There are two types of drills. When I hide the drugs, that’s training for her. When someone else hides the drugs, that’s training for me. I’m looking for alerts when I watch her. She follows or works a scent to the source, and then her trained response is to sit.

How did Leah learn to sniff out and identify drugs?
You take a towel and sterilize it. Then you leave it with marijuana (or another drug) for a while. The towel soaks up the smell of the drug. You start training them by playing with the towel. First, you throw it in their line of sight, then farther and farther away until you throw it out of their line of sight. When you’re doing “finds,” the dog thinks it’s finding its toy.

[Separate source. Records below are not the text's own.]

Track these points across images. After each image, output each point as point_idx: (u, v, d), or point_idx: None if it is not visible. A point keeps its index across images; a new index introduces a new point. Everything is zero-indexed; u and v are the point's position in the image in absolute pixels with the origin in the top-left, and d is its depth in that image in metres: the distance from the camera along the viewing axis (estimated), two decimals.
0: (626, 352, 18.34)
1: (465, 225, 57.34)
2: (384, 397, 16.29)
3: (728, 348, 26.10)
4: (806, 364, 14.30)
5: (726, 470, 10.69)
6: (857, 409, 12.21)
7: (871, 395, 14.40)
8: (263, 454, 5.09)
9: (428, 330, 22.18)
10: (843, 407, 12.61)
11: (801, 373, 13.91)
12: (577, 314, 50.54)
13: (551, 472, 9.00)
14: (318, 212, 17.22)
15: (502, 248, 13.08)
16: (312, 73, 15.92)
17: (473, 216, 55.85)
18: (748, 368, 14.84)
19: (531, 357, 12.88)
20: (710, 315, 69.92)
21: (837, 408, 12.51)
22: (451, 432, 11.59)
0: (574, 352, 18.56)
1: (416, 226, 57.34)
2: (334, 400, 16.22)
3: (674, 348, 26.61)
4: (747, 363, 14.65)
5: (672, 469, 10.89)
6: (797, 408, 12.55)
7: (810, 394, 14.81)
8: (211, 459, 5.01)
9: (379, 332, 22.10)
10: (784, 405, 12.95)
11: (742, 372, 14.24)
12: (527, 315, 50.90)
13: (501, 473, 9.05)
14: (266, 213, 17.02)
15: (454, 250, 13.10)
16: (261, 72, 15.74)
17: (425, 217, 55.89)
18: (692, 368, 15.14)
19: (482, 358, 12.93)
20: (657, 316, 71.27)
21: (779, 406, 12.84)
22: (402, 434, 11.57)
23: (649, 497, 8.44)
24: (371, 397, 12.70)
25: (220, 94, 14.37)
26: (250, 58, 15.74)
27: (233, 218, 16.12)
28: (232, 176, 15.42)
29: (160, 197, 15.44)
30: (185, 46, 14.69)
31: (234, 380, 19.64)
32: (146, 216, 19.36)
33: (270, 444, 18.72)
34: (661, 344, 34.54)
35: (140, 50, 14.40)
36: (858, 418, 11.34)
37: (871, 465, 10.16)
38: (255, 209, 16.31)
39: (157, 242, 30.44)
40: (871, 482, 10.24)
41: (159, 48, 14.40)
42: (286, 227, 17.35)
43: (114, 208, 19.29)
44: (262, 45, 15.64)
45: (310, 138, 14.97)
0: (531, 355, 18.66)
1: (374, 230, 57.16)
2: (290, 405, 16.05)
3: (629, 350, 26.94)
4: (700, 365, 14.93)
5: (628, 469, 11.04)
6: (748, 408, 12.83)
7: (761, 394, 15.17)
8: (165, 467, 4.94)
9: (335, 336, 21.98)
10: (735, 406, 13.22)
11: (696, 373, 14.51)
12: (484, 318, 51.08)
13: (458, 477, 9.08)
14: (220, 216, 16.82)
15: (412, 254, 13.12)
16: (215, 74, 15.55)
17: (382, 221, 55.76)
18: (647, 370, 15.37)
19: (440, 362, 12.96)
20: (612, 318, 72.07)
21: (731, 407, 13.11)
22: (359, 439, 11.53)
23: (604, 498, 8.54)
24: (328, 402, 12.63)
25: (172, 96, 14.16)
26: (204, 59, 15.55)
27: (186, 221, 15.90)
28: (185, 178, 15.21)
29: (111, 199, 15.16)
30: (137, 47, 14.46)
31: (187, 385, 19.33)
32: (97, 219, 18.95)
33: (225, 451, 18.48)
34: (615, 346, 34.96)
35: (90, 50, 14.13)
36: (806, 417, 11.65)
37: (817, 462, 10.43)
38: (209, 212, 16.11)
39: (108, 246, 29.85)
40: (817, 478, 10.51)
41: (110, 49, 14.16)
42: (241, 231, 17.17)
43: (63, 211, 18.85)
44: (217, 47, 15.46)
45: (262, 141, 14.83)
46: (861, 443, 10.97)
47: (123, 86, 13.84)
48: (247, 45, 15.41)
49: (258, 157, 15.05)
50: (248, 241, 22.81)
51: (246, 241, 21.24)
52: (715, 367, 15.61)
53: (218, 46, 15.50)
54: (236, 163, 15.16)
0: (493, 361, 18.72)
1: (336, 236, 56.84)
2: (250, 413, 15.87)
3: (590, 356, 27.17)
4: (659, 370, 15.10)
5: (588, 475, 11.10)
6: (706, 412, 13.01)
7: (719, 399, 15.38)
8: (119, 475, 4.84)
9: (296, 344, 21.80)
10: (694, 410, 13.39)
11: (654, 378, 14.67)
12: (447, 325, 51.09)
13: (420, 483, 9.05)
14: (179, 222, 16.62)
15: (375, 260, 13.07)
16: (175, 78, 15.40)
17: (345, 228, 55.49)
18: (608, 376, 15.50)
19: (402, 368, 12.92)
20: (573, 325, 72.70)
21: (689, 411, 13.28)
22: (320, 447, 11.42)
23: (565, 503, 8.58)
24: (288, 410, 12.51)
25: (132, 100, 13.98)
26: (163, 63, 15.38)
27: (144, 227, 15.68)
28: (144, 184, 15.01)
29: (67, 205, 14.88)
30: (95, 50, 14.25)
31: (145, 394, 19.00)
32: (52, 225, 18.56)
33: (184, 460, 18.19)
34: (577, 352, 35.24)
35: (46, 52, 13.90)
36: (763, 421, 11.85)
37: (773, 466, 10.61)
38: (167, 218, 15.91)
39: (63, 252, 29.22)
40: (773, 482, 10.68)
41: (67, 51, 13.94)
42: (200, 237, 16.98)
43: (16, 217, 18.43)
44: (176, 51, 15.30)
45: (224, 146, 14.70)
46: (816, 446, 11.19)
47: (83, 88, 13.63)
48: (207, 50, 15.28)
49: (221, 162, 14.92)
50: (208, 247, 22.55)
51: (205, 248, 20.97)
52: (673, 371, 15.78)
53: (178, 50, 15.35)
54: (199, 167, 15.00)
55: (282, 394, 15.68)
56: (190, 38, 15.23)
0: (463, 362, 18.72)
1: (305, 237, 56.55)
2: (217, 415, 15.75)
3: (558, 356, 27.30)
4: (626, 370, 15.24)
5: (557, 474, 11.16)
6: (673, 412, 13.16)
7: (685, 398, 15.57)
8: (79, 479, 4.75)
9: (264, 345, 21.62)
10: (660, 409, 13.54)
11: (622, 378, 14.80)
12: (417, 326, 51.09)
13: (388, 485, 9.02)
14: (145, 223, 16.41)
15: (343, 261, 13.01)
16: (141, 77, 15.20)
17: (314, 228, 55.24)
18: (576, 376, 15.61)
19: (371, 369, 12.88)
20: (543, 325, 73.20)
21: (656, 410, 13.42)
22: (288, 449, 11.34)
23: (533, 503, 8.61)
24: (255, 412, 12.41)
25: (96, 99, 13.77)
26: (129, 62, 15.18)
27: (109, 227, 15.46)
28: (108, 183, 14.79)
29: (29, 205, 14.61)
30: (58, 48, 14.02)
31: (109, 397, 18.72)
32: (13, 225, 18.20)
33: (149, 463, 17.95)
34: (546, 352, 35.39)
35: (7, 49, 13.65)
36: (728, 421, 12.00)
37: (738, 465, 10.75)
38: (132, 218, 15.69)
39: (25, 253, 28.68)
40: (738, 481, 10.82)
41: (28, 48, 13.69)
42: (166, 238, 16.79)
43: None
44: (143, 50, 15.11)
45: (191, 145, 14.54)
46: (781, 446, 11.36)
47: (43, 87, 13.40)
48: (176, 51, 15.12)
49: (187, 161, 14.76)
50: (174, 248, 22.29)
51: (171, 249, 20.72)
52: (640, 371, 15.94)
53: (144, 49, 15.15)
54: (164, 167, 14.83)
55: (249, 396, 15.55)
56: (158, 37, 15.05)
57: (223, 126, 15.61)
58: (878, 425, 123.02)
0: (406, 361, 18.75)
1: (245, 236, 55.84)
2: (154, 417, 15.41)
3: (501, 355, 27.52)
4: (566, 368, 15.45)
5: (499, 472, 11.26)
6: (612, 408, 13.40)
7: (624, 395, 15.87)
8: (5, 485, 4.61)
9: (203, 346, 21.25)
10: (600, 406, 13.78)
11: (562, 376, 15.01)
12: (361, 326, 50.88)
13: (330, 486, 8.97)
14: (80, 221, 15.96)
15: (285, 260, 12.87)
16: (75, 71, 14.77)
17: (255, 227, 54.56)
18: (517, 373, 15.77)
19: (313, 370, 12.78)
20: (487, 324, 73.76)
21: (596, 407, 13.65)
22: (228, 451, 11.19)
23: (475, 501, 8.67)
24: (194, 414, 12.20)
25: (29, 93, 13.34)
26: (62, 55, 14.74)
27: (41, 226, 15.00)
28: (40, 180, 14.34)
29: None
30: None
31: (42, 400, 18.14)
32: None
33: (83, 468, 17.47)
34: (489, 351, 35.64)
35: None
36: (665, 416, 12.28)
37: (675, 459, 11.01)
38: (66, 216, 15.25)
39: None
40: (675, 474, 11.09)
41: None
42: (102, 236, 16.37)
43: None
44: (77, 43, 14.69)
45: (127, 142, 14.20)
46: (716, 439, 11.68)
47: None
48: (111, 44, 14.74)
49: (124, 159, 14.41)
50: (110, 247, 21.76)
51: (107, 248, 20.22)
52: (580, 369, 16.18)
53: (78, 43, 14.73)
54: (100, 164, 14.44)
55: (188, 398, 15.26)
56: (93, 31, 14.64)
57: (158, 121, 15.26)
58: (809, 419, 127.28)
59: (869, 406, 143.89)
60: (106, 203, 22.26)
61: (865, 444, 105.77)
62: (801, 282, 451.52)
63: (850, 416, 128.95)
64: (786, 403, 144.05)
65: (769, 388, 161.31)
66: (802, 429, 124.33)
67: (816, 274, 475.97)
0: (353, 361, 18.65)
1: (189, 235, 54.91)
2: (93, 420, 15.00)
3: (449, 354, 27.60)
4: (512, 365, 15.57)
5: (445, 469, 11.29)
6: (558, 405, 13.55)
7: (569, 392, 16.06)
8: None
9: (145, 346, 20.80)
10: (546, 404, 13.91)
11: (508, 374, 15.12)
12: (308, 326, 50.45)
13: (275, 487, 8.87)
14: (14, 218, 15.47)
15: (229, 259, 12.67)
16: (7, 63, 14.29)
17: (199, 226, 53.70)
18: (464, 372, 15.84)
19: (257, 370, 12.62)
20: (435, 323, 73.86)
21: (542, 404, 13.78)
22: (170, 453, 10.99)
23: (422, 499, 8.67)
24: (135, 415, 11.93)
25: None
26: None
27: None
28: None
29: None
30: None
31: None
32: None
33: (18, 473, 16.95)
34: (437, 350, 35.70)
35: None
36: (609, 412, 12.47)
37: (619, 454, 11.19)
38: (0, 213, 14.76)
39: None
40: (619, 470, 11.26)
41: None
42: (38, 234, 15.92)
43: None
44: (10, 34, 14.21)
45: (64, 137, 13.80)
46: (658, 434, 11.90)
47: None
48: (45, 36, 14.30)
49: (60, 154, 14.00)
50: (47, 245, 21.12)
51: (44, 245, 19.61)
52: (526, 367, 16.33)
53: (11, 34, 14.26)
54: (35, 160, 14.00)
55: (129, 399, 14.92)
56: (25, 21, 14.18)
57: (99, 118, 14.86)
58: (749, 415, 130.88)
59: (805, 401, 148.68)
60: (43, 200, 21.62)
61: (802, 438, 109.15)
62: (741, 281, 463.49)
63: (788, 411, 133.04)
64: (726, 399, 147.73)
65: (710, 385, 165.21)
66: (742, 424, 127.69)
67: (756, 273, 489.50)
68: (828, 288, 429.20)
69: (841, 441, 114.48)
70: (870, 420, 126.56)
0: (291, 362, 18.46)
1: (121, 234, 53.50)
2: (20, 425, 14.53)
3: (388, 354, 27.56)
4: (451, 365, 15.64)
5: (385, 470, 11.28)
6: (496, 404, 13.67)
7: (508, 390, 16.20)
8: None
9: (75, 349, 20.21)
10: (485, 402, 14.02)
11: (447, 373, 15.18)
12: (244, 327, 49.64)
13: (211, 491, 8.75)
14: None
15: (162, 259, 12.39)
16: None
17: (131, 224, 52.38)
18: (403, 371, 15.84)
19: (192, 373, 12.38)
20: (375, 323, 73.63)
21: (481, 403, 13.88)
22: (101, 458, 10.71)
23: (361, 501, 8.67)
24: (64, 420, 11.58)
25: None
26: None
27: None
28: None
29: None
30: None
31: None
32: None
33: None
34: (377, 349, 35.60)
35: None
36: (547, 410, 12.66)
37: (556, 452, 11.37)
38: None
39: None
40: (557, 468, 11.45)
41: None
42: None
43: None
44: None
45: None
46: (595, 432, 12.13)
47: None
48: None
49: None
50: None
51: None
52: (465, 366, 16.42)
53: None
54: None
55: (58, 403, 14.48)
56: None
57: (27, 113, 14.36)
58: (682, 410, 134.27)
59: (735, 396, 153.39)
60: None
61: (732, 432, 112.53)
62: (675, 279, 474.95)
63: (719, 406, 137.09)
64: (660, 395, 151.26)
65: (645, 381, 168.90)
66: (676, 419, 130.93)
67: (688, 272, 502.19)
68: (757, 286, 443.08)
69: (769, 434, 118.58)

Have you ever not found drugs?
We’re not perfect, but 99.9 percent of the time; it’s my problem. My first search, cops found two or three grams of crack cocaine because I failed to get Leah where she needed to go to smell the odor.

What’s the biggest bust you ever made?
It’s not always the big busts that are the best. Her very first find was a pinky-nail-sized piece of marijuana in a vehicle. You prove your dog’s worth when they hit on smaller amounts. One time at a house officers had searched, she found a little less than a kilo of crack cocaine and 2,000 ecstasy pills.

What happens if she eats the drugs?
I have a drug kit that I carry in case that happens. Usually I do a sweep of the area before I bring her in to make sure she’s safe.

What is one of the biggest challenges you’ve faced with Leah?
She’s very friendly, and some guys at the station were playing with her when I’d leave my office, and I didn’t know. When we got out into the field, she didn’t want to do her job. Instead she’d want to go hang out with the other officers because she knew they’d play with her.